* [PROBLEM TO SOLVE]:
Copy the passage of the forum thread on radio checks below word for word, starting at "## Caddy Yakker" and ending at "(Jan 2, 2008)".
*** Opening of TEXT PROVIDED ***
# Radeo checks information



## sealark (Sep 27, 2007)

Radio checks are illegal on chanel 16. Use channel 27 in Pensacola for an automated check. Tow boat will welcome you and play back what you said asking for the radio check. 
I was out this morning and a boat was in distress talking with the CG. Three boats came in and asked for radeo checks on 16 during the conversation. Write the numbers 27 on top of your radio and use it for radio checks. They will start issuing tickets for using it.


----------



## Caddy Yakker (May 21, 2011)

I minitor 16 when I fish in my kayak and it is unbelievable how many people use ch16 for radio checks!


----------



## jasoncooperpcola (Jan 2, 2008)

How can they enforce it Sealark? If five boats on the Three Barges and one calls in for a radio check. How do they know who did it?


----------



## jim t (Sep 30, 2007)

Reminds me of a story from Naval Aviator training.

A student pilot (SP) and instructor pilot (IP) were holding short of a runway doing last minute checks.

The SP is having a hard time with something. The IP asks on the intercom, "Are you ready to go yet?"

The SP thinking he is on the intercom, instead broadcasts on tower frequency for all to hear... "Sorry sir I am all FUCQED up back here..."

The Tower controller asks... "Aircraft making last transmission, say your call sign."

No response...

Again the Tower commands "Aircraft making that last transmission say your call sign..."

Nothing...

Again the tower asks, "Aircraft that cursed on this frequency identify yourself..."

Finally another aircraft on the frequency responds, "Tower, he said he was fucqued up, not STUPID..."

Jim


----------



## flukedaddy (Apr 11, 2009)

jim t said:


> Reminds me of a story from Naval Aviator training.
> 
> A student pilot (SP) and instructor pilot (IP) were holding short of a runway doing last minute checks.
> 
> ...


:thumbup: COOL Read!


----------



## BlaineAtk (Jun 8, 2010)

Wirelessly posted

Lol. Some new radios ( at least in the commercial world where I work) have a signal ID that they can track.


----------



## sealark (Sep 27, 2007)

You are correct all the new vhf radios have it. Why question, how will they tell. God damn you may be in distress when some jackleg starts asking for a RC. Besides you get to hear your voice on the playback.


----------



## Telum Pisces (Sep 27, 2007)

sealark said:


> You are correct all the new vhf radios have it. Why question, how will they tell. God damn you may be in distress when some jackleg starts asking for a RC. Besides you get to hear your voice on the playback.


Just going to take time for people to get the word out just like your original post did. Thanks sealark. :thumbup:

This type of thing will eventually spread throughout the boating community and be the norm. I heard the CG confirming the radio checks last week. They would not mention to the boater about the other channel or anything. Sooooo who's getting the word out to boaters?


----------



## John B. (Oct 2, 2007)

I work week on/week off ...80+ hours when I'm on shift. I lways have a vhf on me. You would not believe the bullshit I hear on channel 16.

On the weekends I'll hear coastguard sector mobile issue many warnings along the lines of "channel 16 is or hailing and distress only, all conversations are to be conducted on a working channel. Radio checks are to be conducted on channel 27. This is CG sector mobile, monitoring and recording channel 16, out."



I agree with Sealark. Even something so small coyld save someone.

Sent from my Galaxy S4 using Forum Runner.


----------
*** Close of TEXT PROVIDED ***
*** Opening of EXTRACTED ENTRIES ***
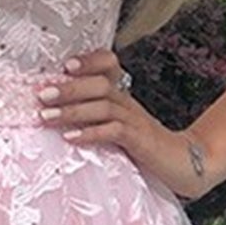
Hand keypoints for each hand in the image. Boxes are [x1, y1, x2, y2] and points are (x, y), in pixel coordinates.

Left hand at [36, 47, 213, 200]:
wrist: (183, 164)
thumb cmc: (144, 147)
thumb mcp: (117, 125)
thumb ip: (92, 116)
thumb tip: (52, 111)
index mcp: (122, 95)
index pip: (110, 64)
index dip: (90, 60)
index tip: (65, 65)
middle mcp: (128, 103)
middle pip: (100, 84)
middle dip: (69, 88)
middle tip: (42, 94)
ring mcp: (136, 121)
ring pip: (104, 106)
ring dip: (72, 110)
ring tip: (46, 117)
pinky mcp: (140, 141)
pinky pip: (115, 131)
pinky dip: (91, 133)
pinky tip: (71, 137)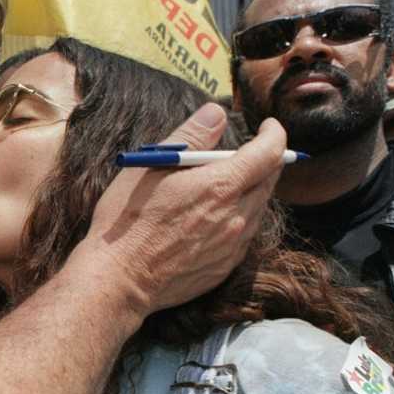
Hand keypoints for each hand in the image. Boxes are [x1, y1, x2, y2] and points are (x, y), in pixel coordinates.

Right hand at [82, 103, 284, 314]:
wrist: (119, 280)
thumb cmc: (127, 221)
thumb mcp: (151, 167)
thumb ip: (190, 137)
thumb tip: (216, 113)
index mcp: (221, 186)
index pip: (270, 152)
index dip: (275, 134)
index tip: (268, 126)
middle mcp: (236, 216)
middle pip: (269, 181)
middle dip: (264, 162)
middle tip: (244, 154)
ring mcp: (232, 245)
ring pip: (257, 209)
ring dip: (249, 192)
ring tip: (221, 187)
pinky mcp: (224, 267)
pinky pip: (242, 236)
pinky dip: (235, 219)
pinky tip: (208, 219)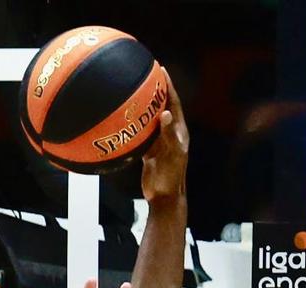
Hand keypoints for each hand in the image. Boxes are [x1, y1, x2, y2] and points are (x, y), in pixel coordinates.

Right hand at [141, 78, 188, 201]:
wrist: (164, 198)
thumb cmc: (171, 178)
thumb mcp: (172, 154)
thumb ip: (168, 134)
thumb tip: (164, 113)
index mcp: (179, 132)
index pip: (173, 103)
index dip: (168, 87)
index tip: (161, 71)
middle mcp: (170, 134)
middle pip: (162, 107)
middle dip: (156, 91)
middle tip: (147, 75)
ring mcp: (159, 142)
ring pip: (151, 120)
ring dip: (144, 106)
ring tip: (135, 91)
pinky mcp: (150, 152)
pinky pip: (142, 134)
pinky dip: (136, 125)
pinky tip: (126, 117)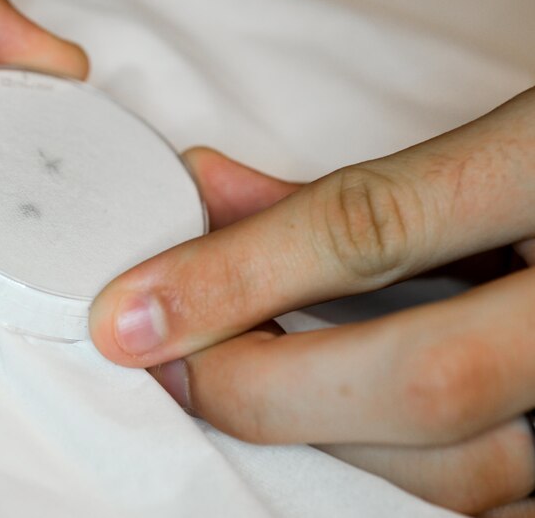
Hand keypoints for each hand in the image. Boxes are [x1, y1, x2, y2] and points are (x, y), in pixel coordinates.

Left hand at [90, 88, 534, 514]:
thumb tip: (210, 195)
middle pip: (417, 378)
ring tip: (249, 400)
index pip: (371, 229)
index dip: (234, 278)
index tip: (130, 315)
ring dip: (332, 447)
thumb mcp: (491, 145)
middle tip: (176, 367)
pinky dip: (416, 485)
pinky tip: (352, 448)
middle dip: (269, 388)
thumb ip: (353, 186)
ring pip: (469, 468)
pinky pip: (505, 501)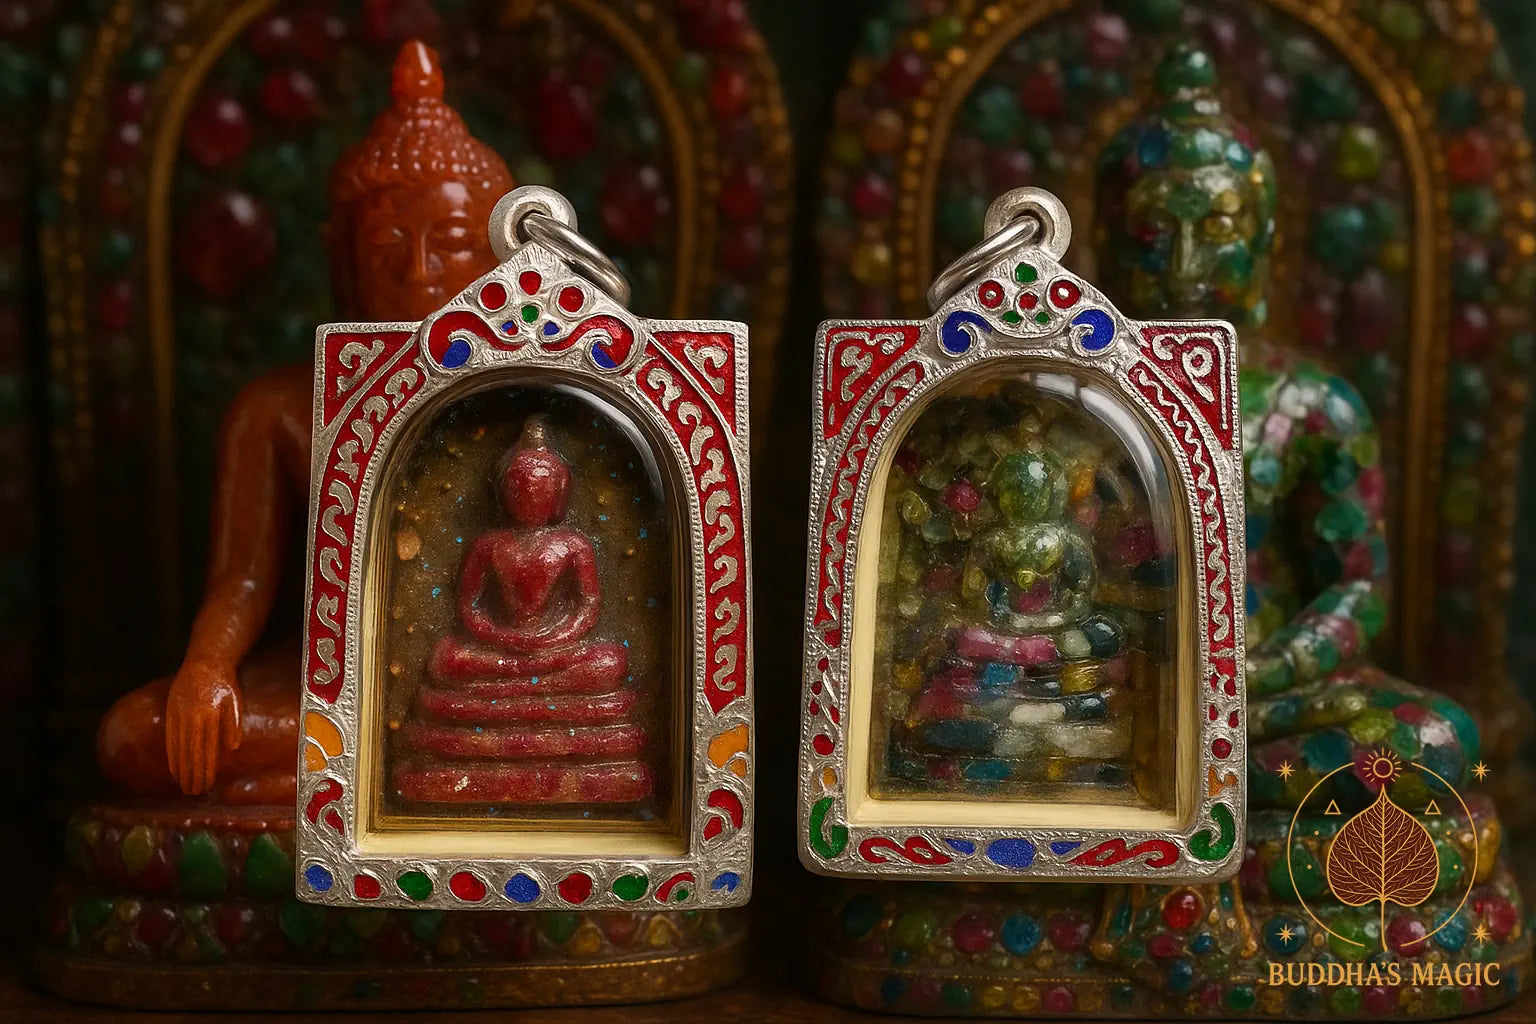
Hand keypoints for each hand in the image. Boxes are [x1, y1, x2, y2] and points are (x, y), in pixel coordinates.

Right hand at [164, 659, 242, 794]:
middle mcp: (191, 717)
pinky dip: (172, 756)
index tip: (207, 785)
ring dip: (181, 770)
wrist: (204, 663)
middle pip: (191, 752)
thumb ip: (233, 725)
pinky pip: (170, 739)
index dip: (206, 769)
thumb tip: (231, 749)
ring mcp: (179, 715)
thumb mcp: (234, 701)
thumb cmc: (224, 684)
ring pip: (179, 748)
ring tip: (184, 786)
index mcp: (209, 715)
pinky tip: (173, 769)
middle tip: (194, 793)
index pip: (207, 749)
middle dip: (192, 775)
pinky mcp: (171, 713)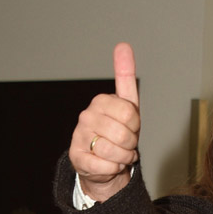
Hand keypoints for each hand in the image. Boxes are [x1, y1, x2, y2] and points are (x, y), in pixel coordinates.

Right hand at [69, 42, 139, 200]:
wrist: (103, 163)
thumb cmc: (117, 132)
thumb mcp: (126, 104)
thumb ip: (125, 76)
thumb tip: (123, 45)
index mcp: (100, 101)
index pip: (130, 114)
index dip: (135, 126)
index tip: (130, 127)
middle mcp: (86, 116)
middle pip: (124, 135)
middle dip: (130, 144)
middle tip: (124, 144)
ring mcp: (79, 137)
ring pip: (114, 152)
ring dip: (122, 158)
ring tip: (118, 154)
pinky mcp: (76, 158)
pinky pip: (105, 166)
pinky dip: (113, 169)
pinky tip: (109, 165)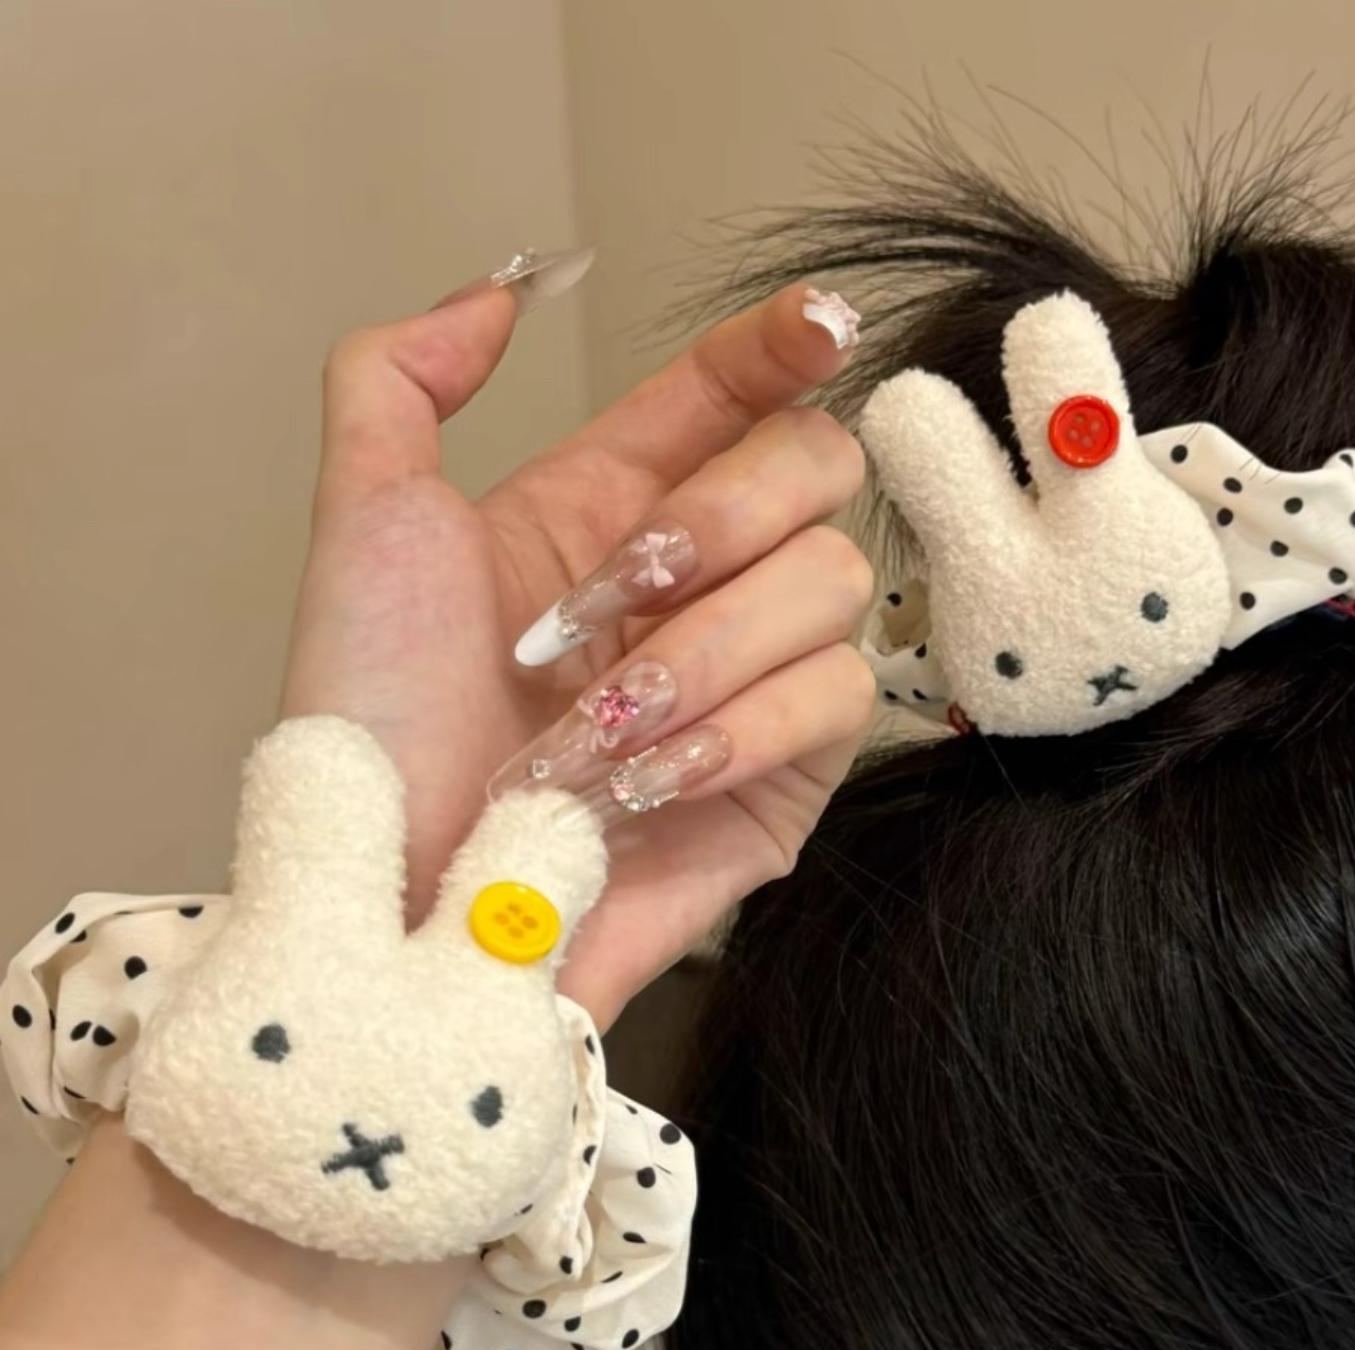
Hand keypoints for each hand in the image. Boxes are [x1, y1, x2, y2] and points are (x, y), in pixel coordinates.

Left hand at [279, 264, 872, 1027]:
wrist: (402, 897)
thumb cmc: (377, 727)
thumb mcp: (363, 531)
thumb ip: (400, 380)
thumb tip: (503, 291)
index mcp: (615, 508)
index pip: (737, 393)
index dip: (783, 345)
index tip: (814, 325)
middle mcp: (700, 583)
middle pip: (820, 468)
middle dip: (722, 518)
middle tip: (609, 599)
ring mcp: (755, 680)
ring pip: (836, 585)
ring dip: (702, 653)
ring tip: (594, 731)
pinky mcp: (789, 778)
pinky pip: (836, 701)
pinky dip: (735, 732)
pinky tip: (643, 782)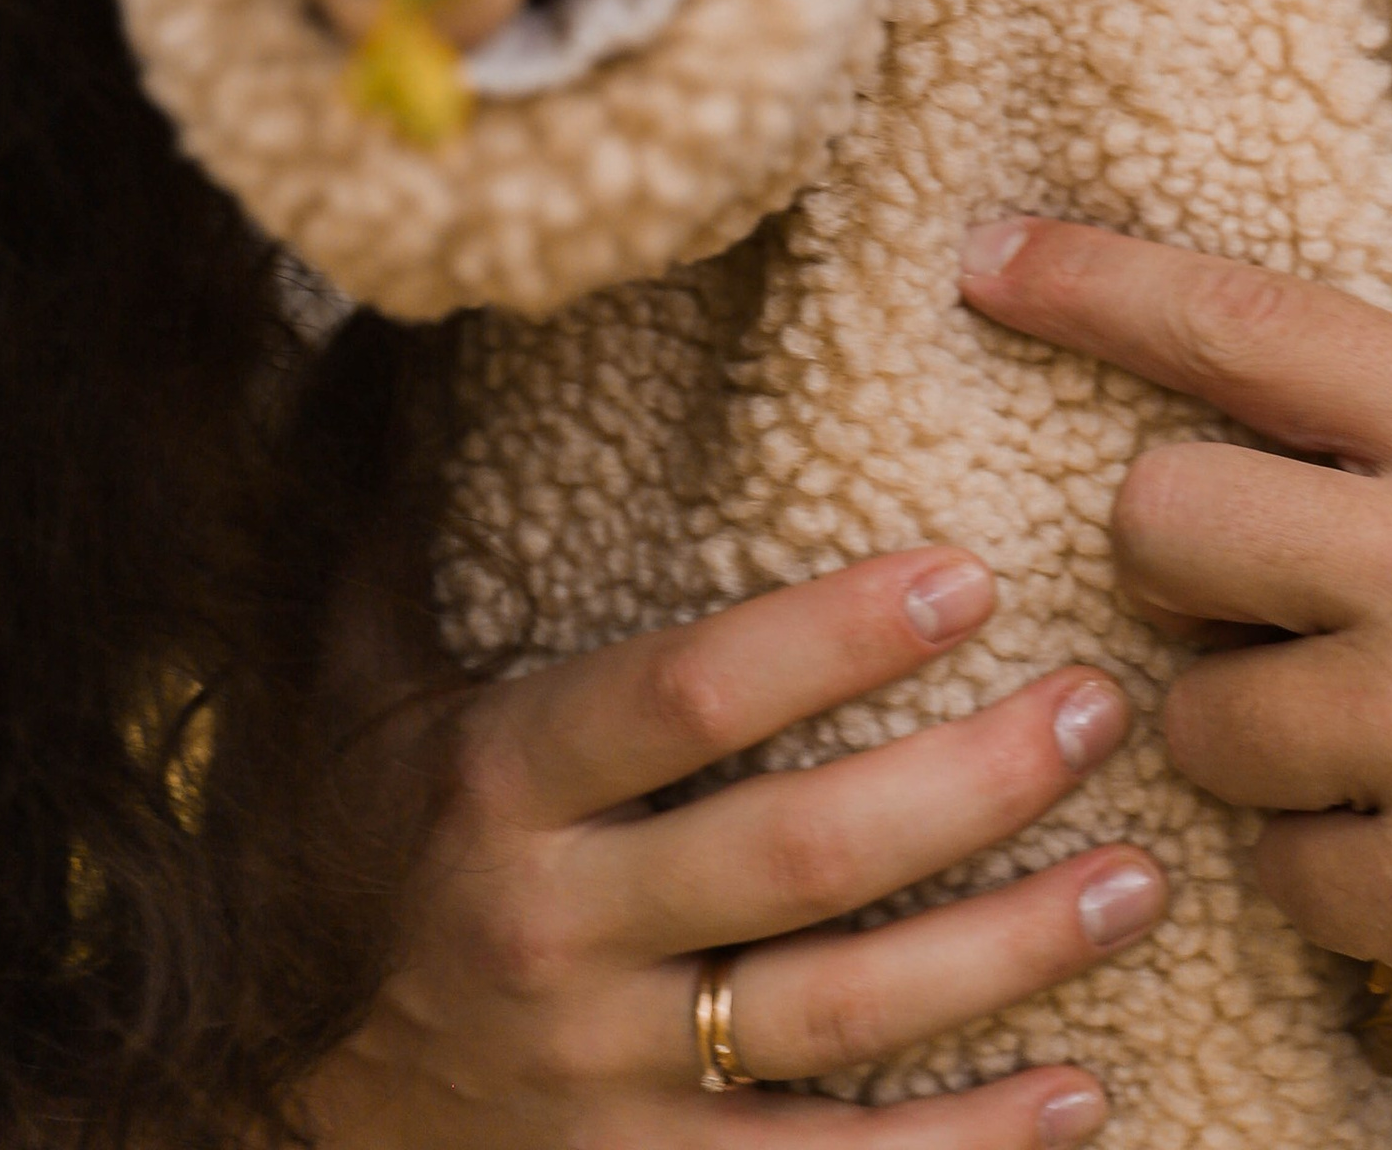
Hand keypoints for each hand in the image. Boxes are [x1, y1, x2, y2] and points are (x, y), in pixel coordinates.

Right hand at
*** Close of EXTRACTED ENTRIES ***
* [SOLUTION FOR THIS EXERCISE]:
## Caddy Yakker (May 21, 2011)

I minitor 16 when I fish in my kayak and it is unbelievable how many people use ch16 for radio checks!


----------



## jasoncooperpcola (Jan 2, 2008)